Tiene una sonrisa preciosa. Es tan grande que incluso su barba se torna endiabladamente suave mostrando sumisión ante esa boca llena de sabor y de palabras. Tiene un lunar que escupe fuego y un abdomen cuyos relieves me hacen perderme entre luces y sombras. Es visceral y las tripas son los únicos ingredientes que conoce en la cocina y en la cama, allí donde no es capaz de ver el límite.

Me agarra con una seguridad ciega, me saca de quicio dándome la mano y quitando el brazo. Pero él sabe que no tengo armas frente a ese aroma que sólo sus potingues, sus vaivenes y sus poros son capaces de crear. La espontaneidad es su viva esencia. Resulta incansable cuando se trata de correr aún más rápido o decirte algo al oído. Lo comparte todo con la gente que quiere y no es capaz de moderarse al decirte que le vuelves loco. Cada lunes las frases de mi buscador son un disparate, tanto como ese pantalón amarillo dentro de unas piernas del norte de Madrid.

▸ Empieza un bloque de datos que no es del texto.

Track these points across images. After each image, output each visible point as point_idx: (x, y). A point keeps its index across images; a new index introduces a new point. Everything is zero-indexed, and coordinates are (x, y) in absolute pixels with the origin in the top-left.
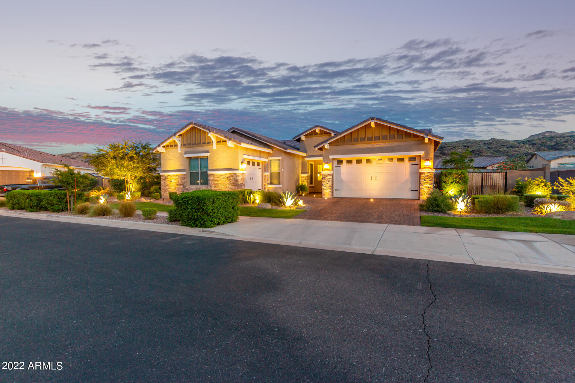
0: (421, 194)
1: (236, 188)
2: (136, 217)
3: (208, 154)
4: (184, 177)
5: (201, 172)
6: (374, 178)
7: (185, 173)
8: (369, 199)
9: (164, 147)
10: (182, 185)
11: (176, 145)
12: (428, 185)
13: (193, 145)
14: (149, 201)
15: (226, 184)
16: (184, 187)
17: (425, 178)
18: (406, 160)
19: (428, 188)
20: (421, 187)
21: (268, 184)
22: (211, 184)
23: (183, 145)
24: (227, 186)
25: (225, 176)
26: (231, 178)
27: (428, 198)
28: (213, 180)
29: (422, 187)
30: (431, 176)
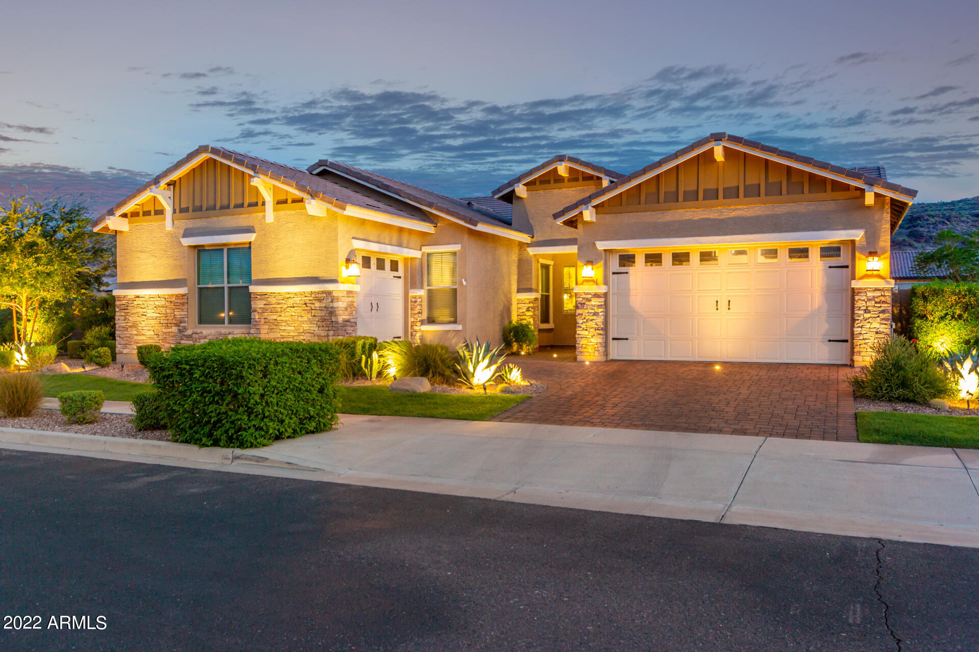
0: (856, 350)
1: (331, 333)
2: (42, 416)
3: (252, 237)
4: (180, 302)
5: (230, 288)
6: (723, 305)
7: (183, 291)
8: (711, 364)
9: (125, 216)
10: (177, 325)
11: (160, 212)
12: (877, 326)
13: (207, 209)
14: (80, 370)
15: (303, 322)
16: (180, 331)
17: (868, 304)
18: (815, 254)
19: (877, 333)
20: (857, 330)
21: (422, 322)
22: (257, 323)
23: (181, 211)
24: (306, 326)
25: (297, 300)
26: (317, 304)
27: (877, 361)
28: (264, 310)
29: (859, 329)
30: (883, 299)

Lo más mágico de todo es que ni siquiera conoce su gran poder. Aquello que hace que no pueda decir que no a nada mientras él dice y dice... El mayor y más simple de sus tesoros y que llevo en mi cabeza desde que empezó a clavárseme como dulces y lascivas estacas desde el día en que se coló en mi habitación. Su voz. Su maldita, musical e inquebrantable voz. La que guardo en tarros de conservas para pegarme atracones cada vez que eche de menos cualquiera de sus bobas palabras.